Thick, scrubby grass grew around the water, but not a stone’s throw away the landscape hardened into a rocky plain. He had flown over some areas of sand, but not many. Which was good. It was much harder to find prey among dunes. Not that he was planning on going very far.

Soria sat up, rubbing her mouth. “Do we stay or leave?”

“Stay. We both need rest.” Karr walked away, claws surging through his fingernails. “Be mindful until I return.”

“What?”

He glanced over his shoulder. “I smell goats.”

She stared, until something passed through her gaze and a faint, wry smile touched her mouth. “For petting?”

It was such an unexpected thing to say—but so clearly in jest, he found himself smiling back. “I think not.”

“Well,” she said. “Good luck. I hear they are dangerous creatures.”

“Ferocious,” he replied, backing away. “But not nearly as intimidating as your knee.”

She laughed, covering her mouth with her hand as though the sound startled her. It surprised him as well, though for a different reason. He liked her laughter.
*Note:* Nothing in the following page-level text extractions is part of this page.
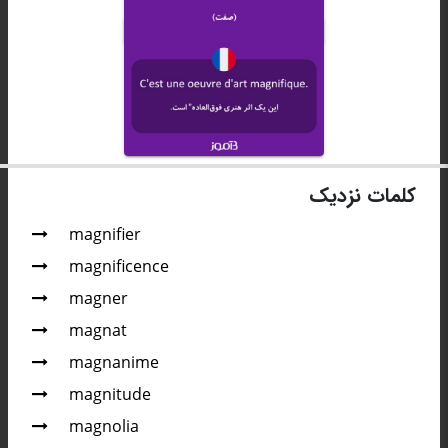
کلمات نزدیک
magnifier
magnificence
magner
magnat
magnanime
magnitude
magnolia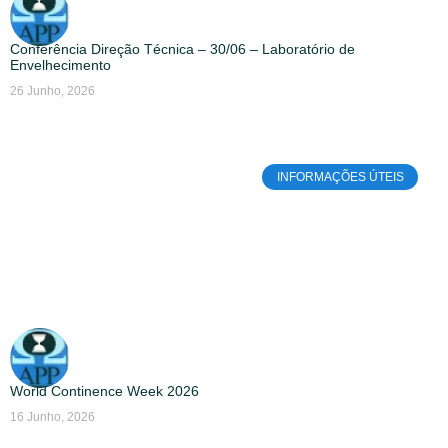
Conferência Direção Técnica – 30/06 – Laboratório de
Envelhecimento
26 Junho, 2026
INFORMAÇÕES ÚTEIS
World Continence Week 2026
16 Junho, 2026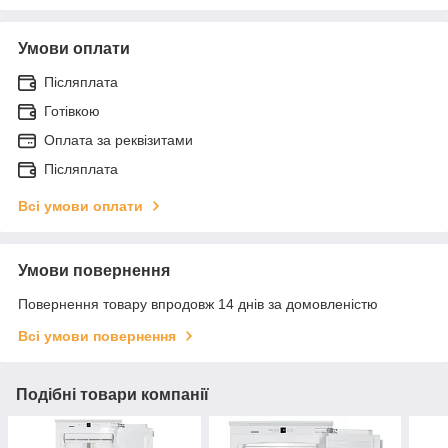
Умови оплати
Післяплата
Готівкою
Оплата за реквізитами
Післяплата
Всі умови оплати
Умови повернення
Повернення товару впродовж 14 днів за домовленістю
Всі умови повернення
Подібні товари компанії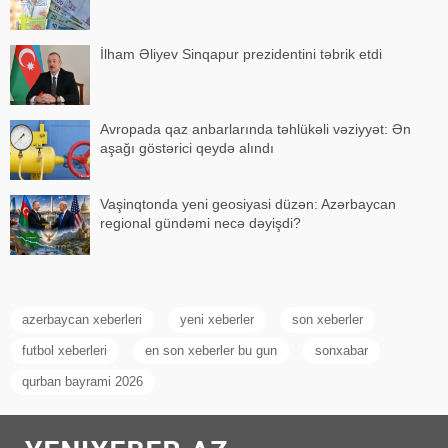
İlham Əliyev Sinqapur prezidentini təbrik etdi
Avropada qaz anbarlarında təhlükəli vəziyyət: Ən
aşağı göstərici qeydə alındı
Vaşinqtonda yeni geosiyasi düzən: Azərbaycan
regional gündəmi necə dəyişdi?
azerbaycan xeberleri
yeni xeberler
son xeberler
futbol xeberleri
en son xeberler bu gun
sonxabar
qurban bayrami 2026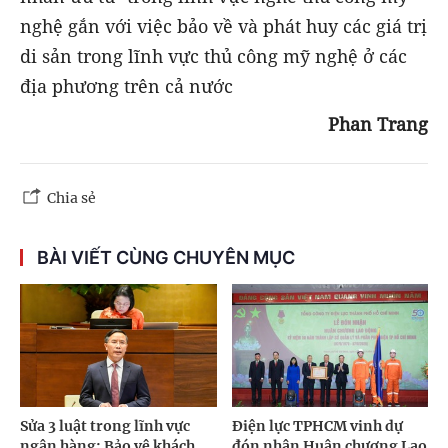
nghệ gắn với việc bảo về và phát huy các giá trị
di sản trong lĩnh vực thủ công mỹ nghệ ở các
địa phương trên cả nước
Phan Trang
Chia sẻ
BÀI VIẾT CÙNG CHUYÊN MỤC
Sửa 3 luật trong lĩnh vực
Điện lực TPHCM vinh dự
ngân hàng: Bảo vệ khách
đón nhận Huân chương Lao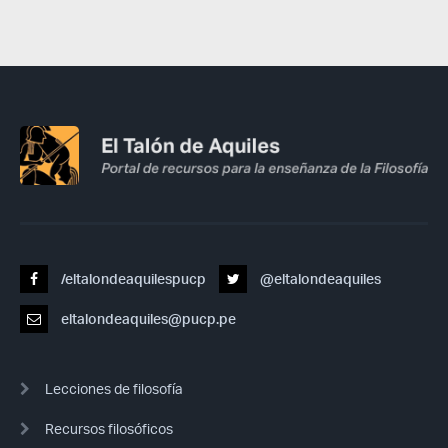
/eltalondeaquilespucp
@eltalondeaquiles
eltalondeaquiles@pucp.pe
Lecciones de filosofía
Recursos filosóficos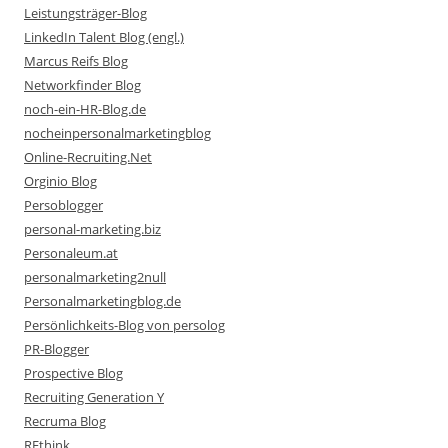
Leistungsträger-Blog
LinkedIn Talent Blog (engl.)
Marcus Reifs Blog
Networkfinder Blog
noch-ein-HR-Blog.de
nocheinpersonalmarketingblog
Online-Recruiting.Net
Orginio Blog
Persoblogger
personal-marketing.biz
Personaleum.at
personalmarketing2null
Personalmarketingblog.de
Persönlichkeits-Blog von persolog
PR-Blogger
Prospective Blog
Recruiting Generation Y
Recruma Blog
REthink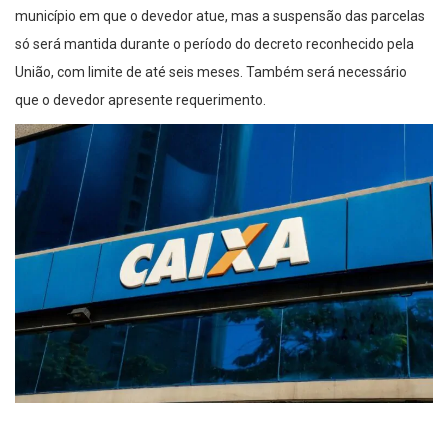
município em que o devedor atue, mas a suspensão das parcelas
só será mantida durante o período do decreto reconhecido pela
União, com limite de até seis meses. Também será necessário
que o devedor apresente requerimento.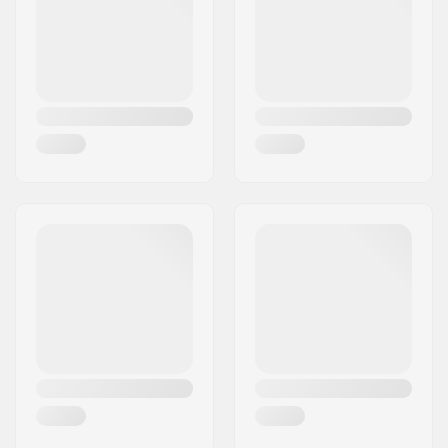
Maa:
Tanska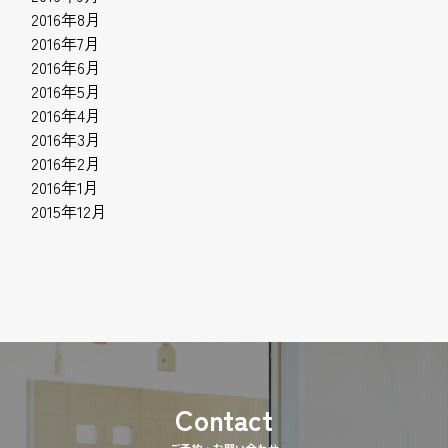
2016年8月
2016年7月
2016年6月
2016年5月
2016年4月
2016年3月
2016年2月
2016年1月
2015年12月
ご予約・お問い合わせ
Karr turned quickly away, breaking into a run. Golden light flowed over his skin, and he begged his body for a lion’s touch, thinking briefly of his father. He desired speed as well, to put as much distance as possible between himself and the woman. He had been unnerved before by females, had suffered every emotion from lust to anger. But what she did, in the simplest terms, was make him feel things that were utterly unexpected.

Stop,
whispered a small voice.
Stop now. There are weaknesses you cannot afford.
And even if he could, she was not the one to feel them with. She was not safe. He was not safe.

No sign of madness,
he reassured himself.
You are fine. You will be fine. Long enough to see this through.

To what end, he had no idea. He was a fool if he let himself imagine this adventure would have a happy end. All he was searching for were ghosts and chance, the faintest possibility of life. And Soria’s motives were utterly a mystery.

Human scents grew stronger. Karr kept low to the ground. It was only hours before dawn. Most would be asleep, unless there was a guard watching over the livestock. A child, probably. Or dogs. He listened carefully as he approached the settlement, but heard nothing except the occasional soft bleat and the low, content sounds of horses. He was safely downwind.

He crept over the ridge, discovering a desert patchwork of rock and grassland, an immense plain that swallowed the small round tents arrayed less than half a mile in front of him. Tiny fires burned. He saw goats inside a loose pen made of rope tied around stakes in the ground. Horses grazed freely.

A tricky business, stealing from humans. Karr preferred a wild hunt, but there was no time—and he had been without meat since waking in the tomb. No wonder he was weak. He was starving.

He was careful to stay downwind, creeping close to the ground as he neared the settlement. The goats were very near. One strike was all he needed, and then speed would do the rest.